● **Requirement**:
Write the records out exactly, so that no picture remains in the copy.

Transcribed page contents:
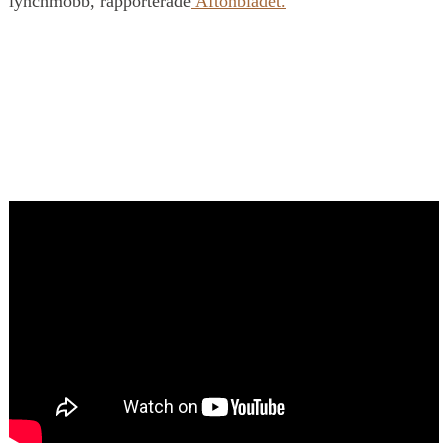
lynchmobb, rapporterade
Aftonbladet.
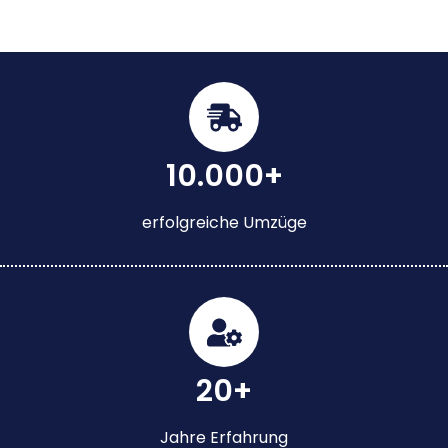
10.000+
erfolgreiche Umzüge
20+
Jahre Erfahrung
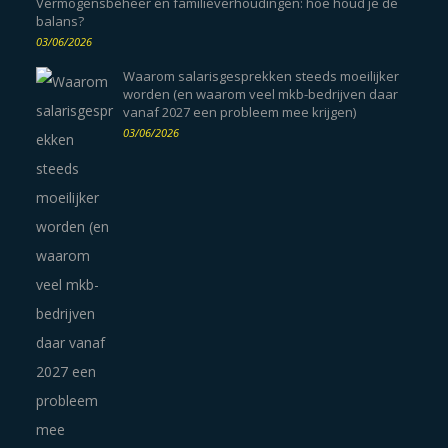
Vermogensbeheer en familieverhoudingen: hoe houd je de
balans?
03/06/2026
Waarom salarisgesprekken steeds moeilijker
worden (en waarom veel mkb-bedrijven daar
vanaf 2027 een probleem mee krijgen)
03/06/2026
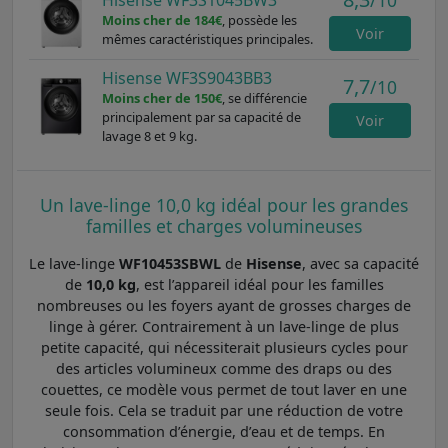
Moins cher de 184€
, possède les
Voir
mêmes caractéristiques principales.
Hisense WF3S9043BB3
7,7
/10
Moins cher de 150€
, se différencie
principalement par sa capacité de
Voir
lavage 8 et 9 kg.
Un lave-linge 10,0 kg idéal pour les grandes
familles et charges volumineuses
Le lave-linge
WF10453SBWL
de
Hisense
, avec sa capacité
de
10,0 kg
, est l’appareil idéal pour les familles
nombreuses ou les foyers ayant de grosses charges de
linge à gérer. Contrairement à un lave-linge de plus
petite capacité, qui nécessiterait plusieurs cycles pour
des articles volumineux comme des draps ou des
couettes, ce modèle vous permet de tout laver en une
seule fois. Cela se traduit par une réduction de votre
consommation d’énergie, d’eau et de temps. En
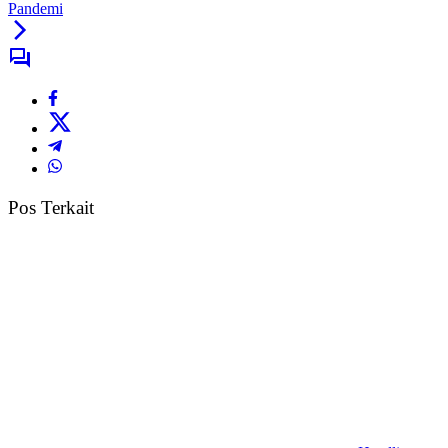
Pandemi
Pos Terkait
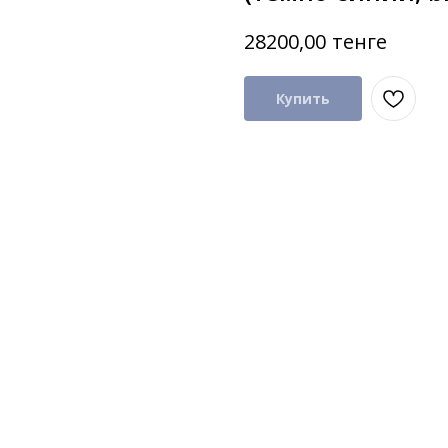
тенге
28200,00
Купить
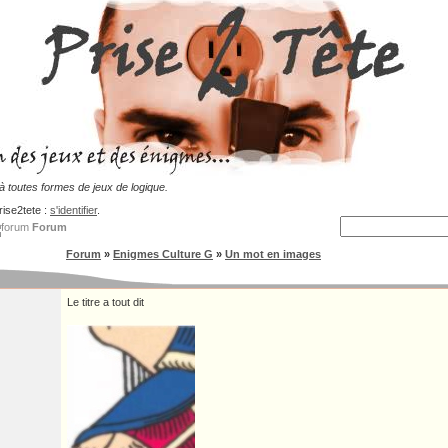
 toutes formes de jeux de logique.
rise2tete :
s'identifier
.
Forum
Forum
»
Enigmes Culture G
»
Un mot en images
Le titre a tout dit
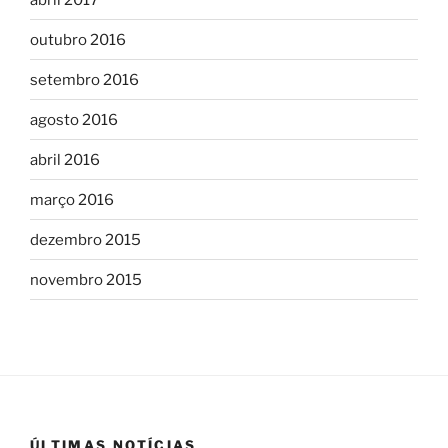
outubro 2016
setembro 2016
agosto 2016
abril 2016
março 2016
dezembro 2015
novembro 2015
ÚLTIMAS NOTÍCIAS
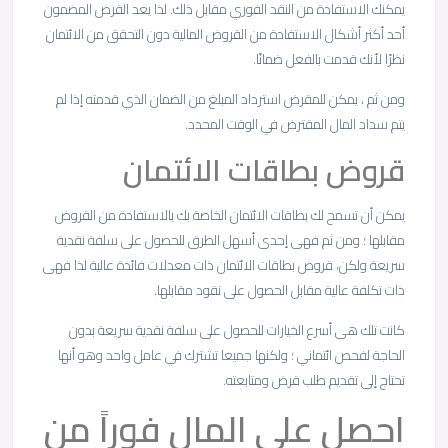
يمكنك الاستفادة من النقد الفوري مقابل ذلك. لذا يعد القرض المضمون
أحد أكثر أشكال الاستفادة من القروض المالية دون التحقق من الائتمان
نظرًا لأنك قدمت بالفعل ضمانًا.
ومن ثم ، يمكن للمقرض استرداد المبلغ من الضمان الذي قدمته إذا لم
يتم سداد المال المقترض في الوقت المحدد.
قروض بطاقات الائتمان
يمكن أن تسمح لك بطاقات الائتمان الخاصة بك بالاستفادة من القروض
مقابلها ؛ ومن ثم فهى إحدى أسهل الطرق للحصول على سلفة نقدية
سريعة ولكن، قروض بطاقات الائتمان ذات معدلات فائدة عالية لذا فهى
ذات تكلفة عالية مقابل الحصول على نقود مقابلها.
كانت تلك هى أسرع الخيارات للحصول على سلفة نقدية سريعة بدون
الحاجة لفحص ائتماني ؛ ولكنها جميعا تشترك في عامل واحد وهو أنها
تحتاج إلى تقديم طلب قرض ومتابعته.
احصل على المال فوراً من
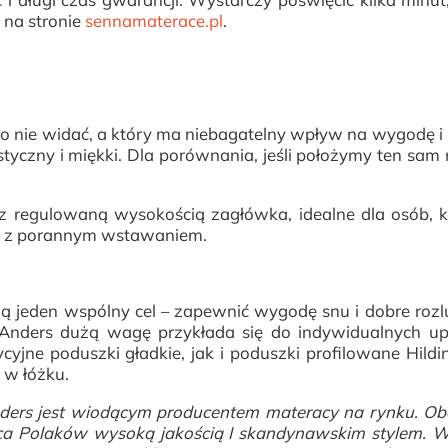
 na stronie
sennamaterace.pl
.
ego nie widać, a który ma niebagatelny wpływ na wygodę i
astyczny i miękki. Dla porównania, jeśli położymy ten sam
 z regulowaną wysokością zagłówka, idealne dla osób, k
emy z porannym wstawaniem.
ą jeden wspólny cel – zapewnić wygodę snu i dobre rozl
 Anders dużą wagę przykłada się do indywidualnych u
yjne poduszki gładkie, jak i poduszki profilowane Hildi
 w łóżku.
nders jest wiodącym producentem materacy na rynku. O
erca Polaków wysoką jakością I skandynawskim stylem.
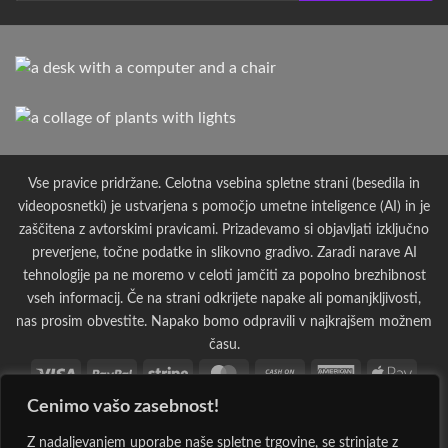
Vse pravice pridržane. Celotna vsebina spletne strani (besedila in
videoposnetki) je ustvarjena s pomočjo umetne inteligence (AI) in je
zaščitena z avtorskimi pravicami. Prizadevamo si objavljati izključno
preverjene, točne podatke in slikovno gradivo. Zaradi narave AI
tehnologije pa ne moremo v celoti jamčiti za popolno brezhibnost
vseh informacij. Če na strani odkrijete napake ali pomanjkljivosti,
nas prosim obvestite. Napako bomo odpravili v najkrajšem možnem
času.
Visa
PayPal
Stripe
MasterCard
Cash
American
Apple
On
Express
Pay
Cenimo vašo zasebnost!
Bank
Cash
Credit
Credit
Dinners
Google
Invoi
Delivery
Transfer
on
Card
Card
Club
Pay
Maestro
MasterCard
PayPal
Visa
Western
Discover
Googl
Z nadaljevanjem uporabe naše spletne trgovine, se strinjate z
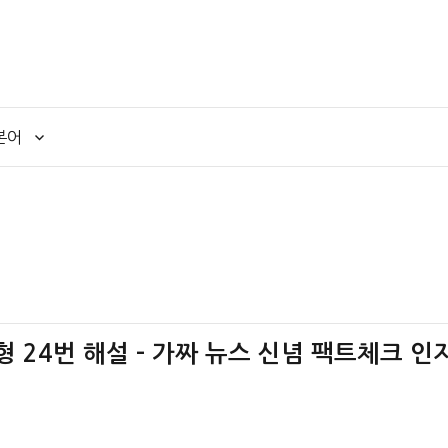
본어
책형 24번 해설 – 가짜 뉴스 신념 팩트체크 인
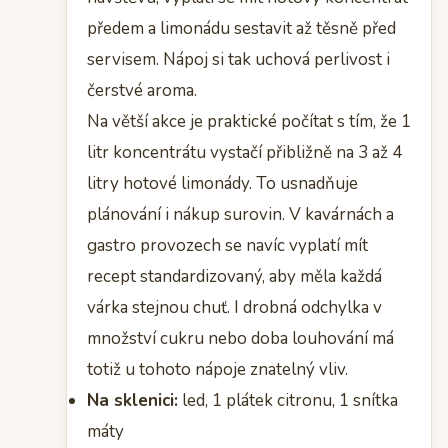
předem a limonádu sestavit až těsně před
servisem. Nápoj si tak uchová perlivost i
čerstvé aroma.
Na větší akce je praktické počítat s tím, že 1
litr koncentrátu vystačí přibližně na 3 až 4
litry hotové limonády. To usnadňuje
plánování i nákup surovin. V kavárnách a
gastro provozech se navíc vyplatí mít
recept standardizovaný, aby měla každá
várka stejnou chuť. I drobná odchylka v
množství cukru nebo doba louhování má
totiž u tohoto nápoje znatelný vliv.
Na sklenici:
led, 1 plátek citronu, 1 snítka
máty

● **Solved exercise**:
lynchmobb, rapporterade
Aftonbladet.
10.000+
erfolgreiche Umzüge
20+
Jahre Erfahrung
Vermogensbeheer en familieverhoudingen: hoe houd je de
balans?
03/06/2026
Waarom salarisgesprekken steeds moeilijker
worden (en waarom veel mkb-bedrijven daar
vanaf 2027 een probleem mee krijgen)
03/06/2026
Moins cher de 184€
, possède les
Voir
mêmes caractéristiques principales.
Hisense WF3S9043BB3
7,7
/10
Moins cher de 150€
, se différencie
principalement par sa capacité de
Voir
lavage 8 et 9 kg.
Un lave-linge 10,0 kg idéal pour les grandes
familles et charges volumineuses
Le lave-linge
WF10453SBWL
de
Hisense
, avec sa capacité
de
10,0 kg
, est l’appareil idéal pour les familles
nombreuses ou les foyers ayant de grosses charges de
linge à gérer. Contrairement à un lave-linge de plus
petite capacité, qui nécessiterait plusieurs cycles pour
des articles volumineux comme des draps ou des
couettes, ce modèle vous permet de tout laver en une
seule fois. Cela se traduit par une réduction de votre
consommation d’énergie, d’eau et de temps. En
Pandemi
Pos Terkait
тенге
28200,00
Купить
 toutes formes de jeux de logique.
rise2tete :
s'identifier
.
Forum
Forum
»
Enigmes Culture G
»
Un mot en images
Le titre a tout dit
outubro 2016
setembro 2016
agosto 2016
abril 2016
março 2016
dezembro 2015
novembro 2015
ÚLTIMAS NOTÍCIAS
يمكنك الاستفادة من النقد الفوري مقابل ذلك. لذا يعد القرض المضمون
أحد أكثر أشكال الاستفادة من القروض المالية دون التحقق من الائتمان
نظرًا لأنك قدمت بالفعل ضمانًا.
ومن ثم ، يمكن للمقرض استرداد المبلغ من الضمان الذي قدمته إذا لم
يتم سداد المال المقترض في الوقت المحدد.
قروض بطاقات الائتمان
يمكن أن تسمح لك بطاقات الائتمان الخاصة بك بالاستفادة من القروض
مقابلها ؛ ومن ثم فهى إحدى أسهل الطرق للحصول على سلفة نقدية
سريعة ولكن، قروض بطاقات الائتمان ذات معدلات فائدة عالية لذا فهى
ذات تكلفة عالية مقابل الحصول على نقود مقابلها.
كانت تلك هى أسرع الخيارات للحصول على سلفة نقدية سريعة بدون
الحاجة لفحص ائتماني ؛ ولكنها جميعا تشترك في عامل واحد وهو أنها
تحتاج إلى تقديم طلب قرض ومتابعته.
احصل على المال فوراً من
 na stronie
sennamaterace.pl
.
ego nie widać, a który ma niebagatelny wpływ na wygodę i
astyczny i miękki. Dla porównania, jeśli położymy ten sam
 z regulowaną wysokością zagłówka, idealne dla osób, k
emy z porannym wstawaniem.
ą jeden wspólny cel – zapewnić wygodę snu i dobre rozl
 Anders dużą wagę przykłada się do indywidualnych u
yjne poduszki gładkie, jak i poduszki profilowane Hildi
 w łóżku.
nders jest wiodącym producentem materacy na rynku. O
erca Polaków wysoką jakością I skandynawskim stylem.
Vse pravice pridržane. Celotna vsebina spletne strani (besedila in
videoposnetki) je ustvarjena s pomočjo umetne inteligence (AI) in je
zaščitena z avtorskimi pravicami. Prizadevamo si objavljati izključno
preverjene, točne podatke in slikovno gradivo. Zaradi narave AI
tehnologije pa ne moremo v celoti jamčiti za popolno brezhibnost
vseh informacij. Če na strani odkrijete napake ali pomanjkljivosti,
nas prosim obvestite. Napako bomo odpravili v najkrajšem možnem
času.
Visa
PayPal
Stripe
MasterCard
Cash
American
Apple
On
Express
Pay
Cenimo vašo zasebnost!
Bank
Cash
Credit
Credit
Dinners
Google
Invoi
Delivery
Transfer
on
Card
Card
Club
Pay
Maestro
MasterCard
PayPal
Visa
Western
Discover
Googl
Z nadaljevanjem uporabe naše spletne trgovine, se strinjate z
본어
책형 24번 해설 – 가짜 뉴스 신념 팩트체크 인
předem a limonádu sestavit až těsně před
servisem. Nápoj si tak uchová perlivost i
čerstvé aroma.
Na větší akce je praktické počítat s tím, že 1
litr koncentrátu vystačí přibližně na 3 až 4
litry hotové limonády. To usnadňuje
plánování i nákup surovin. V kavárnách a
gastro provozech se navíc vyplatí mít
recept standardizovaný, aby měla každá
várka stejnou chuť. I drobná odchylka v
množství cukru nebo doba louhování má
totiž u tohoto nápoje znatelný vliv.
Na sklenici:
led, 1 plátek citronu, 1 snítka
máty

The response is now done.